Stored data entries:
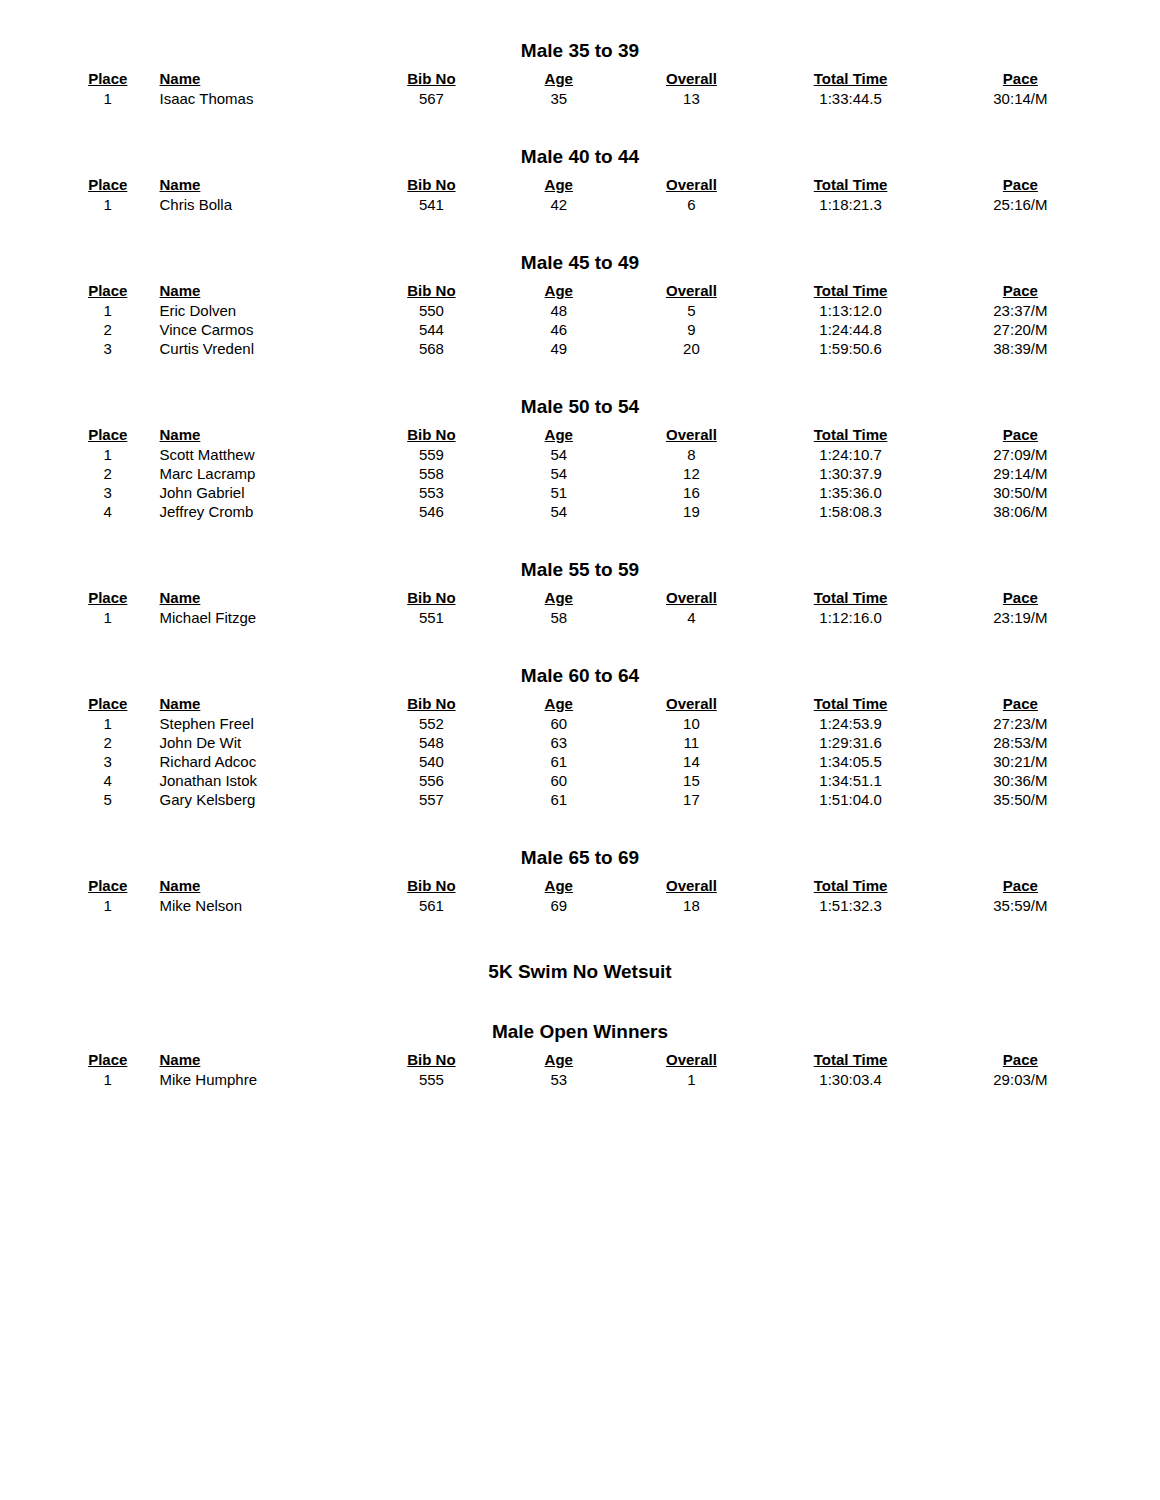Male 35 to 39
| Place | Name | Bib No | Age | Overall | Total Time | Pace |
| --- | --- | --- | --- | --- | --- | --- |
| 1 | Isaac Thomas | 567 | 35 | 13 | 1:33:44.5 | 30:14/M |
Male 40 to 44
| Place | Name | Bib No | Age | Overall | Total Time | Pace |
| --- | --- | --- | --- | --- | --- | --- |
| 1 | Chris Bolla | 541 | 42 | 6 | 1:18:21.3 | 25:16/M |
Male 45 to 49
| Place | Name | Bib No | Age | Overall | Total Time | Pace |
| --- | --- | --- | --- | --- | --- | --- |
| 1 | Eric Dolven | 550 | 48 | 5 | 1:13:12.0 | 23:37/M |
| 2 | Vince Carmos | 544 | 46 | 9 | 1:24:44.8 | 27:20/M |
| 3 | Curtis Vredenl | 568 | 49 | 20 | 1:59:50.6 | 38:39/M |
Male 50 to 54
| Place | Name | Bib No | Age | Overall | Total Time | Pace |
| --- | --- | --- | --- | --- | --- | --- |
| 1 | Scott Matthew | 559 | 54 | 8 | 1:24:10.7 | 27:09/M |
| 2 | Marc Lacramp | 558 | 54 | 12 | 1:30:37.9 | 29:14/M |
| 3 | John Gabriel | 553 | 51 | 16 | 1:35:36.0 | 30:50/M |
| 4 | Jeffrey Cromb | 546 | 54 | 19 | 1:58:08.3 | 38:06/M |
Male 55 to 59
| Place | Name | Bib No | Age | Overall | Total Time | Pace |
| --- | --- | --- | --- | --- | --- | --- |
| 1 | Michael Fitzge | 551 | 58 | 4 | 1:12:16.0 | 23:19/M |
Male 60 to 64
| Place | Name | Bib No | Age | Overall | Total Time | Pace |
| --- | --- | --- | --- | --- | --- | --- |
| 1 | Stephen Freel | 552 | 60 | 10 | 1:24:53.9 | 27:23/M |
| 2 | John De Wit | 548 | 63 | 11 | 1:29:31.6 | 28:53/M |
| 3 | Richard Adcoc | 540 | 61 | 14 | 1:34:05.5 | 30:21/M |
| 4 | Jonathan Istok | 556 | 60 | 15 | 1:34:51.1 | 30:36/M |
| 5 | Gary Kelsberg | 557 | 61 | 17 | 1:51:04.0 | 35:50/M |
Male 65 to 69
| Place | Name | Bib No | Age | Overall | Total Time | Pace |
| --- | --- | --- | --- | --- | --- | --- |
| 1 | Mike Nelson | 561 | 69 | 18 | 1:51:32.3 | 35:59/M |
5K Swim No Wetsuit
Male Open Winners
| Place | Name | Bib No | Age | Overall | Total Time | Pace |
| --- | --- | --- | --- | --- | --- | --- |
| 1 | Mike Humphre | 555 | 53 | 1 | 1:30:03.4 | 29:03/M |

• **Work instruction**
Could you set down verbatim the lines from the beginning of the entries above through the line containing "1:24:53.9 | 27:23/M |", both included, leaving out the pictures?

• **Answer to the problem**
Male 35 to 39
| Place | Name | Bib No | Age | Overall | Total Time | Pace |
| --- | --- | --- | --- | --- | --- | --- |
| 1 | Isaac Thomas | 567 | 35 | 13 | 1:33:44.5 | 30:14/M |
Male 40 to 44
| Place | Name | Bib No | Age | Overall | Total Time | Pace |
| --- | --- | --- | --- | --- | --- | --- |
| 1 | Chris Bolla | 541 | 42 | 6 | 1:18:21.3 | 25:16/M |
Male 45 to 49
| Place | Name | Bib No | Age | Overall | Total Time | Pace |
| --- | --- | --- | --- | --- | --- | --- |
| 1 | Eric Dolven | 550 | 48 | 5 | 1:13:12.0 | 23:37/M |
| 2 | Vince Carmos | 544 | 46 | 9 | 1:24:44.8 | 27:20/M |
| 3 | Curtis Vredenl | 568 | 49 | 20 | 1:59:50.6 | 38:39/M |
Male 50 to 54
| Place | Name | Bib No | Age | Overall | Total Time | Pace |
| --- | --- | --- | --- | --- | --- | --- |
| 1 | Scott Matthew | 559 | 54 | 8 | 1:24:10.7 | 27:09/M |
| 2 | Marc Lacramp | 558 | 54 | 12 | 1:30:37.9 | 29:14/M |
| 3 | John Gabriel | 553 | 51 | 16 | 1:35:36.0 | 30:50/M |
| 4 | Jeffrey Cromb | 546 | 54 | 19 | 1:58:08.3 | 38:06/M |
Male 55 to 59
| Place | Name | Bib No | Age | Overall | Total Time | Pace |
| --- | --- | --- | --- | --- | --- | --- |
| 1 | Michael Fitzge | 551 | 58 | 4 | 1:12:16.0 | 23:19/M |
Male 60 to 64
| Place | Name | Bib No | Age | Overall | Total Time | Pace |
| --- | --- | --- | --- | --- | --- | --- |
| 1 | Stephen Freel | 552 | 60 | 10 | 1:24:53.9 | 27:23/M |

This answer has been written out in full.